Isolate Wikidata query output
curl https://query.wikidata.org/#SELECT%20DISTINCT%20%3Fitem%20%3FitemLabel%20WHERE%20%7B%0A%20%20SERVICE%20wikibase%3Alabel%20%7B%20bd%3AserviceParam%20wikibase%3Alanguage%20%22%5BAUTO_LANGUAGE%5D%2Cmul%2Cen%22.%20%7D%0A%20%20%7B%0A%20%20%20%20SELECT%20DISTINCT%20%3Fitem%20WHERE%20%7B%0A%20%20%20%20%20%20%3Fitem%20p%3AP1417%20%3Fstatement0.%0A%20%20%20%20%20%20%3Fstatement0%20ps%3AP1417%20%22topic%2FJacobs-Room%22.%0A%20%20%20%20%7D%0A%20%20%20%20LIMIT%20100%0A%20%20%7D%0A%7D > tmp.txt && xmllint tmp.txt --html --xpath "/html/body/div[2]/div[4]/div/div[1]/div[2]/div[2]/table/tbody/tr/td[1]/a[2]"
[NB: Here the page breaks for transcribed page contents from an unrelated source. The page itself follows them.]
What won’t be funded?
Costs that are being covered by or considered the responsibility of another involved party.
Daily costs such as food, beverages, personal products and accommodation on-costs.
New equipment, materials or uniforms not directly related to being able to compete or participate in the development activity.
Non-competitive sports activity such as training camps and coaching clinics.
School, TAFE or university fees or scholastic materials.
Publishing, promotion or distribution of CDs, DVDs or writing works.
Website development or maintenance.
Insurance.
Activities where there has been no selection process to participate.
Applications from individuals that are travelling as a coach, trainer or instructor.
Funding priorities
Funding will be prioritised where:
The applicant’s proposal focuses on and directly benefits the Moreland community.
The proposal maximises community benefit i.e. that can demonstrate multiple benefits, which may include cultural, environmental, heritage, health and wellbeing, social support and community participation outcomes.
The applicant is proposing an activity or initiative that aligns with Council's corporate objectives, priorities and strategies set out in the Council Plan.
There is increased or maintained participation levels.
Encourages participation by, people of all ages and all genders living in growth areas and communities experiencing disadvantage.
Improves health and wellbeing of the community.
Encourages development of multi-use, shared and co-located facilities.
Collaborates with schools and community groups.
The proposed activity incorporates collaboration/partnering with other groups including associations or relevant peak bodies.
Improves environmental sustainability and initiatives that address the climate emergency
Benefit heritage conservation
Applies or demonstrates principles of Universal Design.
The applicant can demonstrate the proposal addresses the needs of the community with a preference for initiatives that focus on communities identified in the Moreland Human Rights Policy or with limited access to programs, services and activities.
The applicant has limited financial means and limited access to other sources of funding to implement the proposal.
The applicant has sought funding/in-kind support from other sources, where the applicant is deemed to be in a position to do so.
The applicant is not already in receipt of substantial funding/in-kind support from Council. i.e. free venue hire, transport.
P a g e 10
% Total % Received % Xferd Average Speed Time Time Time Current
Dload Upload Total Spent Left Speed
100 18033 0 18033 0 0 35974 0 --:--:-- --:--:-- --:--:-- 35994
tmp.txt:1: HTML parser error : Tag nav invalid
ueryservice container-fluid"><div class="row"><nav class="navbar navbar-default"
^
tmp.txt:1: HTML parser error : htmlParseEntityRef: expecting ';'
="https://www.mediawiki.org/w/index.php?title=Talk:Wikidata_Query_Service&action
^
tmp.txt:1: HTML parser error : htmlParseEntityRef: expecting ';'
.mediawiki.org/w/index.php?title=Talk:Wikidata_Query_Service&action=edit§ion
^
tmp.txt:1: HTML parser error : Tag nav invalid
/div></div></noscript><div class="row"><nav class="navbar navbar-default result"
^
tmp.txt:1: element button: validity error : ID open-example already defined
btn-default" id="open-example" data-toggle="modal" data-target="#QueryExamples"
^
tmp.txt:1: element span: validity error : ID examples-label already defined
r-open-o"></span> <span data-i18n="wdqs-app-button-examples" id="examples-label"
^
XPath set is empty
alinuxchap@libertus-desktop:~ $ hostnamectl
Static hostname: libertus-desktop
Icon name: computer
Machine ID: ########
Boot ID: ########
Operating System: Debian GNU/Linux 12 (bookworm)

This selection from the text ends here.